By Chris Lee
Foursquare has launched a companion app called Swarm which it says is designed to locate users’ friends and also find out whether or not those people are interested in meeting up. The Foursquare app itself will go through something of a change in the near future as the brand aims to create a “discovery-focussed” proposition.
Writing about Swarm in its blog, Foursquare said: “We built Swarm because you’ve told us how often you still have to text your friends: ‘where are you?’ and ‘what are you up to later?’ We wanted to build a quick way for you to know these two things for all of your friends. With Swarm, you can easily see which of your friends are out nearby, figure out who is up for grabbing a drink later, and share what you’re up to (faster and more easily than you can in Foursquare today).”
Swarm will be available on iOS and Android devices in the coming weeks and soon after on Windows Phone.
Big move for Foursquare
Drew Benvie is managing director of communications consultancy Battenhall and a long-time user of Foursquare.

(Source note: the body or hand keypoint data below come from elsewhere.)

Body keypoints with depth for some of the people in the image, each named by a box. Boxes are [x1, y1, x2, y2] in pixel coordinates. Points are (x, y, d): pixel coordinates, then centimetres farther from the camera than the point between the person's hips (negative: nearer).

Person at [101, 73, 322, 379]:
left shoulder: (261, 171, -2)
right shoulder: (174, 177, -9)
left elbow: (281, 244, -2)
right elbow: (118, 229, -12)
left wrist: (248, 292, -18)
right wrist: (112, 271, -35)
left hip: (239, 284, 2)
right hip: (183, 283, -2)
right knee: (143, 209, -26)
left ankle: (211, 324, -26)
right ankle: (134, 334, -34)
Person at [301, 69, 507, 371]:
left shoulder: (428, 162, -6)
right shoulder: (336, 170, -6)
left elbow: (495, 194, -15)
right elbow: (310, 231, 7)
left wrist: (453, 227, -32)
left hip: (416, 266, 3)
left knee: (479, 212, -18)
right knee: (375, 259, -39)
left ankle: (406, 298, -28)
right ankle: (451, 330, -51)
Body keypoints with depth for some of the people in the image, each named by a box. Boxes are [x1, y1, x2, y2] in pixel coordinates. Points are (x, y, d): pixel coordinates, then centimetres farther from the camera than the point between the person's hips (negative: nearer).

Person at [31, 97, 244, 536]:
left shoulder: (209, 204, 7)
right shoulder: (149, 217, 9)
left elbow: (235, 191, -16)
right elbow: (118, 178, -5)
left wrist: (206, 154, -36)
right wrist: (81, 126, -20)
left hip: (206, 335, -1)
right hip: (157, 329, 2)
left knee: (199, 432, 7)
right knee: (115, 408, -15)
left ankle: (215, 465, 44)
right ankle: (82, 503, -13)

He believes that with the launch of Swarm the team behind Foursquare have carried out their biggest move since the launch of their original app, by splitting in half the two core principles behind the location based networking service.
“What this means is that the process of local discovery and the act of checking into a place to share your current location are two different apps,” Benvie told NMK.

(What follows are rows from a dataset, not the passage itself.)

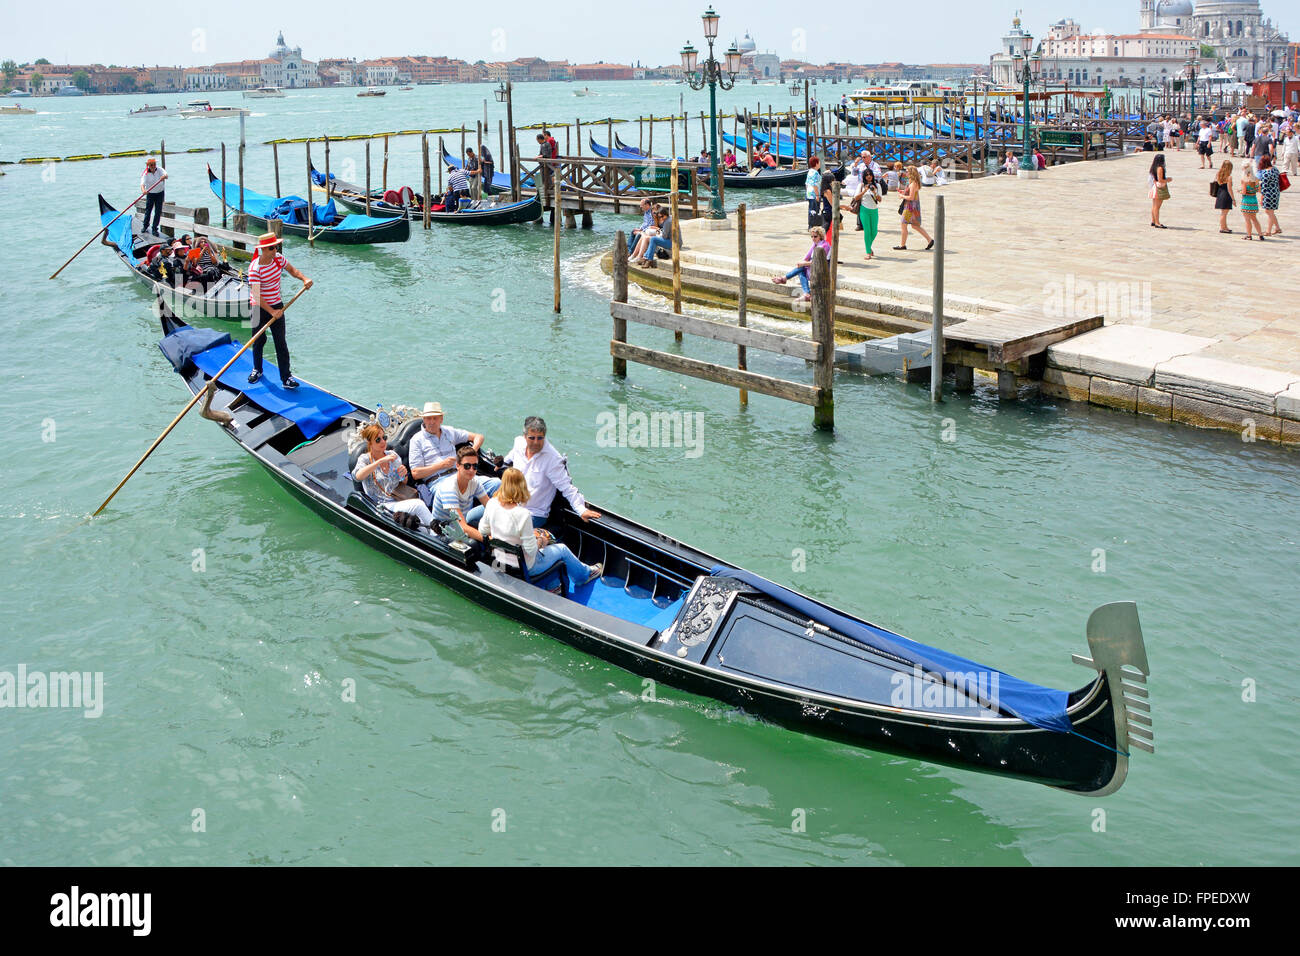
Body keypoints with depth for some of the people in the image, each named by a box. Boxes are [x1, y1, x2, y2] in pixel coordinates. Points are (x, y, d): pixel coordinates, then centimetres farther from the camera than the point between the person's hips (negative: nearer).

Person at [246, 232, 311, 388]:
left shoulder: (279, 259, -5)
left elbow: (292, 270, 12)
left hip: (276, 306, 4)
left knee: (281, 342, -1)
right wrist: (272, 312, -29)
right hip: (259, 308, -3)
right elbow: (256, 296, -25)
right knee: (259, 341, 11)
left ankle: (286, 377, 1)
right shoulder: (255, 268, -21)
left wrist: (304, 279, -9)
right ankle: (257, 369, 36)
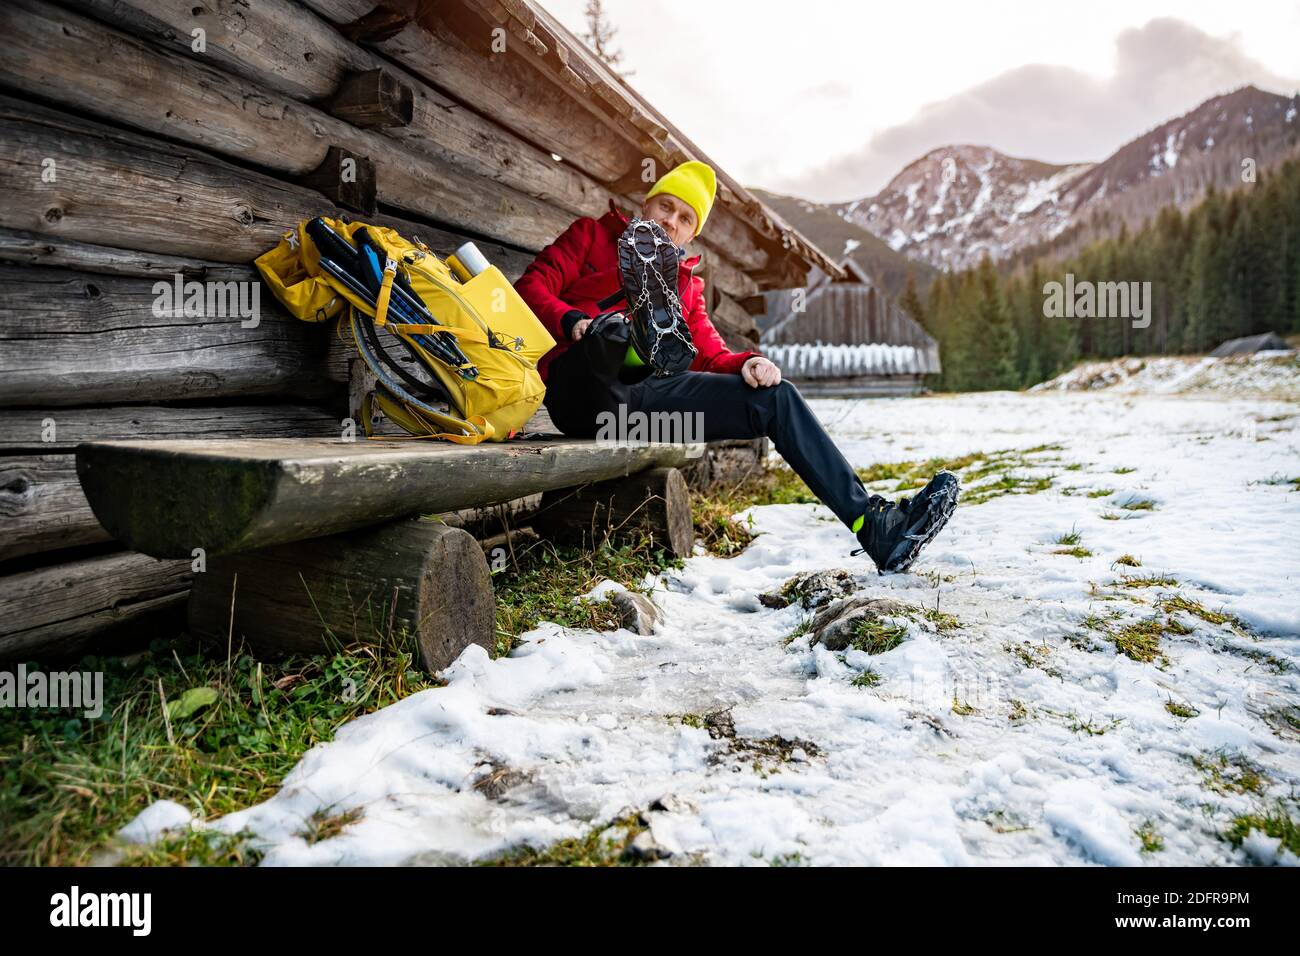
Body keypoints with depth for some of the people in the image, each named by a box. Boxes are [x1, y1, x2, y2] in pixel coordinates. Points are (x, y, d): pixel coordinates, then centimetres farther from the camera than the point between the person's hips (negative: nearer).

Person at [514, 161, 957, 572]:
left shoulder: (687, 284, 30)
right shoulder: (592, 235, 20)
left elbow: (711, 354, 17)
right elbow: (531, 287, 7)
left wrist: (746, 363, -8)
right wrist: (572, 322, -16)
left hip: (644, 396, 4)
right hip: (582, 385, -3)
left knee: (775, 396, -9)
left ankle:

So why has Foursquare made the decision to change?
“The problem with the old Foursquare was that offering users both discovery and networking, it actually never appealed in a mainstream way to either kind of user,” Benvie argued. “I’ve long been a big fan of the old Foursquare, but it was never going to fulfil on its promise as a jack of two trades and a master of none. With the creation of Swarm, Foursquare is offering brands and users alike a more natural way to use its wealth of local data either for consumers or creators.”

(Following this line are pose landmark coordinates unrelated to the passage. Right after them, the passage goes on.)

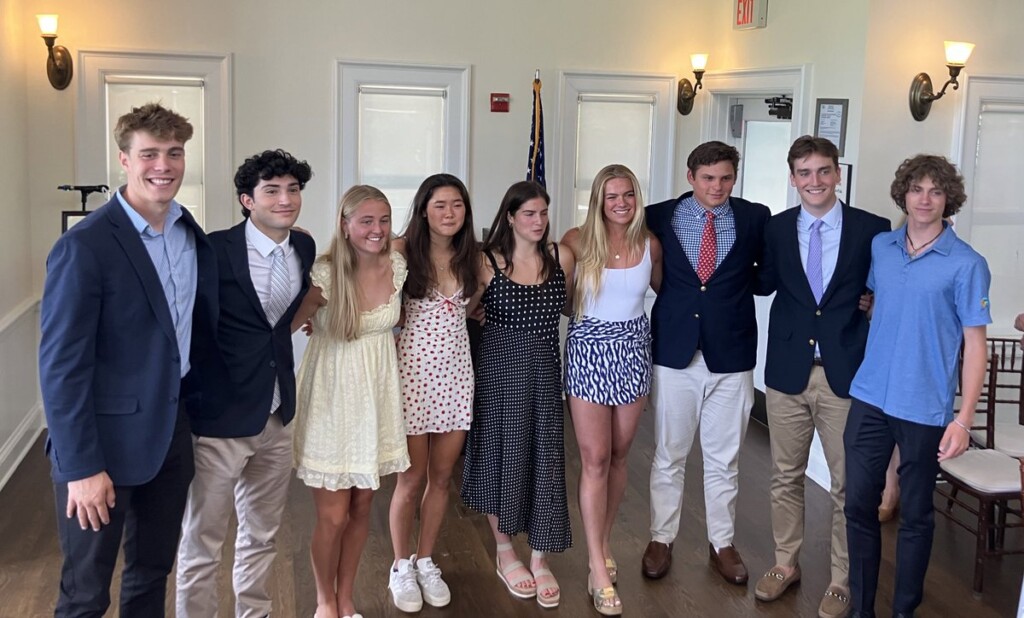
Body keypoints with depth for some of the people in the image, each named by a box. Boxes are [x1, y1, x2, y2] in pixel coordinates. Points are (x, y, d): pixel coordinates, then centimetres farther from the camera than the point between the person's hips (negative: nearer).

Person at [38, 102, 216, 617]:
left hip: (172, 431, 6)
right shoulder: (84, 247, -17)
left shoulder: (192, 234, 3)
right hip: (106, 441, -6)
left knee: (152, 575, 21)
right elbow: (61, 367, -17)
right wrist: (81, 468, -18)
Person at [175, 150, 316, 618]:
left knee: (262, 535, 20)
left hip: (278, 416, 6)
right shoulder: (213, 250, -15)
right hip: (220, 418, -6)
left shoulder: (305, 248, 4)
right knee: (202, 543, 4)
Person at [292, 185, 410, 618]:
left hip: (377, 395, 4)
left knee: (362, 507, 14)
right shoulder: (325, 273, -17)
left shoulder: (397, 266, -3)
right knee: (332, 515, 1)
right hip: (332, 398, -4)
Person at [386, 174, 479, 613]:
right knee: (412, 478, 4)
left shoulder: (470, 257, 6)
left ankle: (426, 561, 29)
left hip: (456, 370, 4)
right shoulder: (403, 252, -7)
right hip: (414, 368, -4)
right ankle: (401, 566, 23)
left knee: (442, 476, 11)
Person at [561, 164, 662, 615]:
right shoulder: (577, 241, -9)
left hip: (633, 350, 3)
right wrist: (582, 314, -7)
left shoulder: (650, 244, -1)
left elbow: (663, 289, 16)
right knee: (594, 459, -3)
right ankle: (599, 570, 4)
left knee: (618, 455, 13)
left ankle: (603, 545, 31)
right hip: (589, 350, -3)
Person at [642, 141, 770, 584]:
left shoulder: (755, 218, 0)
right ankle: (661, 539, 26)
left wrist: (741, 281, -4)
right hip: (673, 352, 0)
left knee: (724, 460, 12)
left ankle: (722, 543, 28)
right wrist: (674, 292, -1)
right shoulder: (659, 217, -1)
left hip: (731, 356, 0)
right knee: (667, 456, 11)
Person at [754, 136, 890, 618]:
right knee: (786, 477, 15)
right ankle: (786, 564, 32)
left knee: (847, 485, 7)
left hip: (846, 374, -2)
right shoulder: (776, 228, 4)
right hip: (787, 372, 3)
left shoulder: (873, 229, -4)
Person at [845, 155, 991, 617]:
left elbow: (975, 345, -8)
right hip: (869, 398, 4)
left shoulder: (966, 264, -8)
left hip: (924, 409, -4)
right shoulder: (880, 247, 5)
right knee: (858, 503, 7)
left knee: (915, 513, 9)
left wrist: (964, 419, -13)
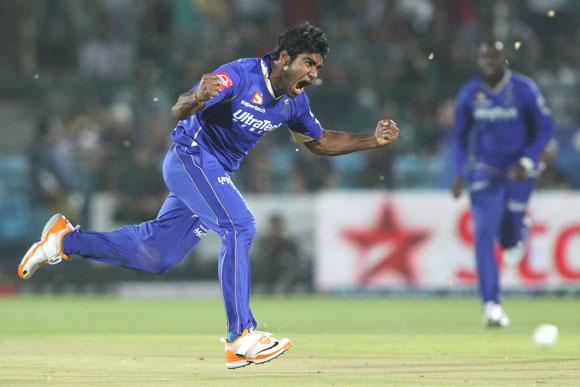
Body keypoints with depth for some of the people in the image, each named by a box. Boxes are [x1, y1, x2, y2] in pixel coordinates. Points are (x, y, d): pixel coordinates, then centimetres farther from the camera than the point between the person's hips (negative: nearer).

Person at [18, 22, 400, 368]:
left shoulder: (295, 100, 0)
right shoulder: (241, 75, -24)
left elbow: (319, 141, 16)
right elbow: (178, 111, -30)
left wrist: (372, 140, 4)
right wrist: (198, 97, -53)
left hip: (217, 173, 9)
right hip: (191, 157, -9)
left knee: (156, 254, 13)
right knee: (239, 226, -26)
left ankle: (65, 239, 30)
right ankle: (241, 337, -27)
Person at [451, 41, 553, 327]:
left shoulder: (524, 89, -11)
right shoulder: (469, 94, -3)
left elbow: (545, 128, -4)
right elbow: (460, 135, 10)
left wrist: (527, 162, -16)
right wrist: (459, 173, -1)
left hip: (519, 172, -1)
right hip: (484, 172, 1)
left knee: (510, 242, -2)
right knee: (484, 235, -14)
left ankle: (519, 226, 38)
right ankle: (491, 305, -13)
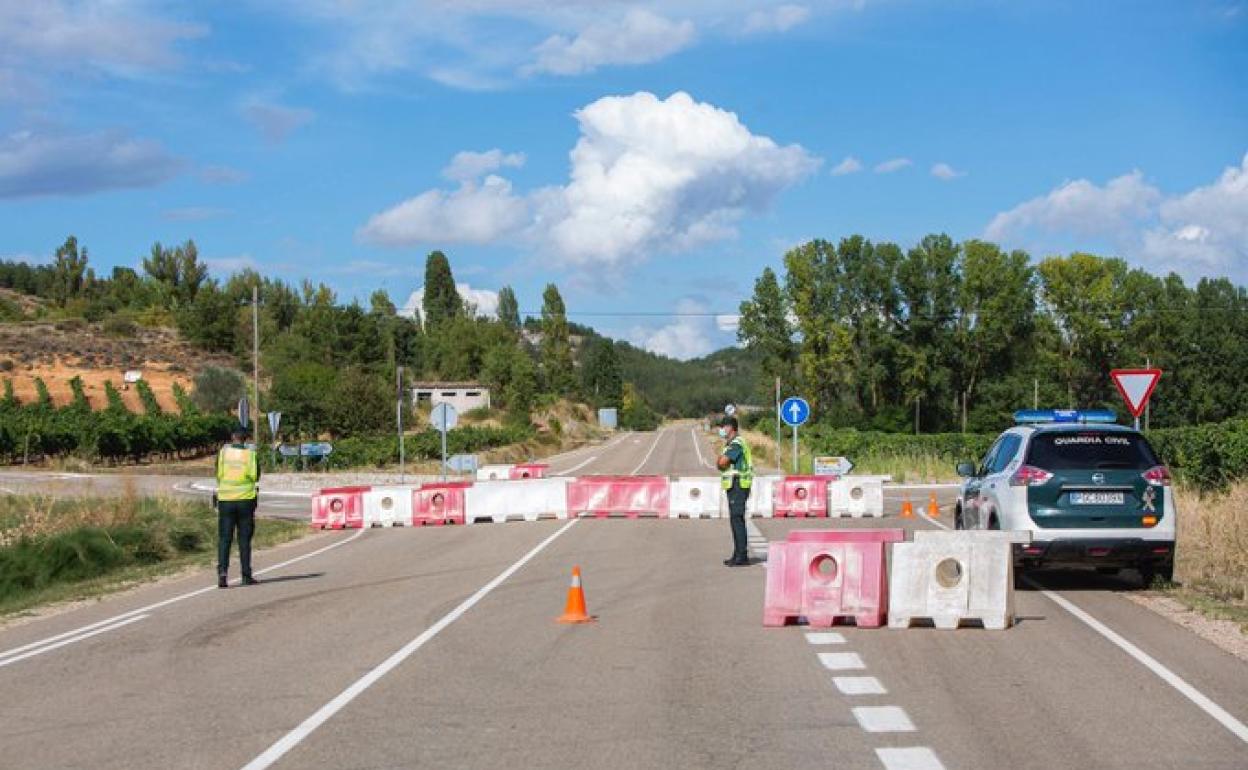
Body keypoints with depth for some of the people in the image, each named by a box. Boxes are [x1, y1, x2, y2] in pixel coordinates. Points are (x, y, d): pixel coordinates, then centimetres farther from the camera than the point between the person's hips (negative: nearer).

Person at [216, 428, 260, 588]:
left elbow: (219, 474, 2)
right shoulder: (250, 454, -3)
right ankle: (246, 575, 9)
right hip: (246, 499, 0)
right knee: (244, 539, 7)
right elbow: (255, 477, 0)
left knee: (224, 538, 3)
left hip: (225, 498, 0)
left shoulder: (224, 451, -1)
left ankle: (222, 570, -15)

Benvie believes Swarm is for the creators. Users can check in and see where their friends are. New functionality helps users to add detail to their activity, such as emoticon-style badges, and plans for future activity.
“Foursquare will then be for discovery, which is similar to what ‘Foursquare Explore’ has been trying to create since it was launched as a part of Foursquare two years ago. Users will not need to check in to add value – the experience will all be about discovery,” he concluded. “For brands what this means is getting their heads around how to engage with an emerging pair of consumer behaviours, tapping into local social networking and also social venue discovery. This isn’t a quantum leap away from the Foursquare of old, but should grow awareness of the space as a whole.”